Early human — PeptideFactCheck stance
A real hormone signal in a regulatory gap — and the July calendar has no slot for it
CJC-1295 holds the Early human evidence tier on PeptideFactCheck because the clinical record contains genuine peer-reviewed pharmacology data showing GH/IGF-1 axis effects in human subjects. That distinguishes it from purely preclinical peptides. It also means the broad optimization claims attached to this compound — body composition, recovery, anti-aging — rest on endocrine markers from a Phase 1/2 study, not on controlled trials measuring the outcomes people are actually paying for. Early human: interesting enough to watch, too early for broad certainty. The regulatory picture as of May 2026 adds a specific kind of ambiguity. The Category 2 removal is real — CJC-1295 no longer carries the FDA's formal significant safety risks designation.

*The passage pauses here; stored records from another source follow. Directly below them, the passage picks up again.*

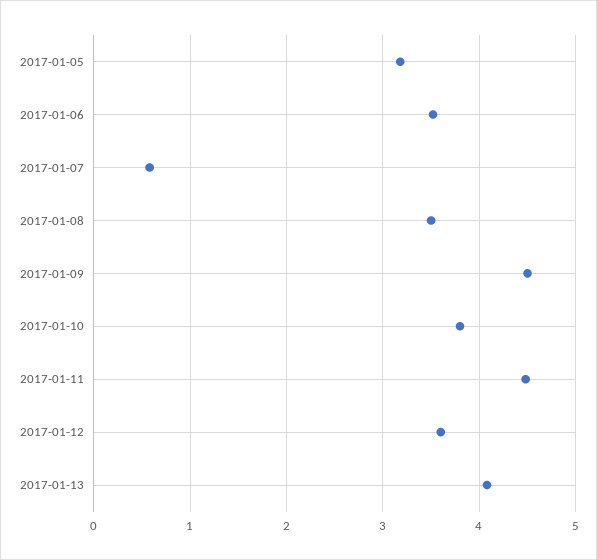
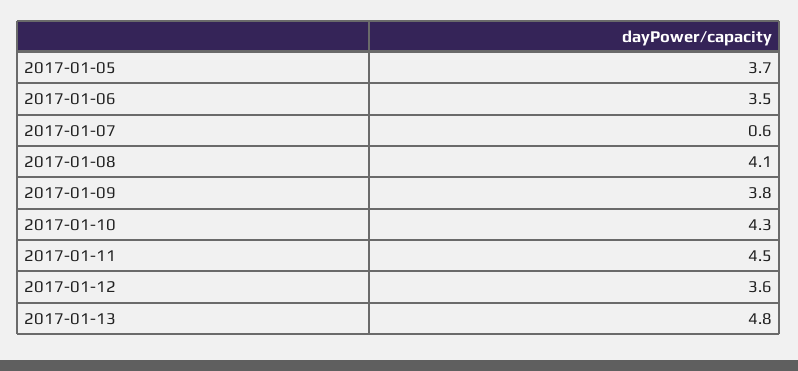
  {
-   "2017-01-05": 3.2,
+   "2017-01-05": 3.7,
    "2017-01-06": 3.5,
    "2017-01-07": 0.6,
-   "2017-01-08": 3.5,
+   "2017-01-08": 4.1,
-   "2017-01-09": 4.5,
+   "2017-01-09": 3.8,
-   "2017-01-10": 3.8,
+   "2017-01-10": 4.3,
    "2017-01-11": 4.5,
    "2017-01-12": 3.6,
-   "2017-01-13": 4.1
+   "2017-01-13": 4.8
  }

But that removal does not place it on the [FDA's bulk drug substances compounding framework](https://www.fda.gov/drugs/human-drug-compounding/certain-bulk-drug-substances-use-compounding-may-present-significant-safety-risks) Category 1 list, which is the designation that would authorize licensed 503A compounding pharmacies to prepare it for patients. The July PCAC meeting will not change that for CJC-1295. Neither will the February 2027 PCAC batch. The most prescribed GH-axis peptide in American wellness clinics is sitting in a gap — no longer formally restricted, not yet formally authorized, and not scheduled for the federal review that would move it in either direction. The endocrine signal from 2006 is still the most current clinical data available. That is a lot of weight for one study to carry.
Editorial boundary
What this page will not do
It will not provide dosing, cycling, sourcing, injection, or personal medical instructions. The job is to classify claims and explain mechanisms.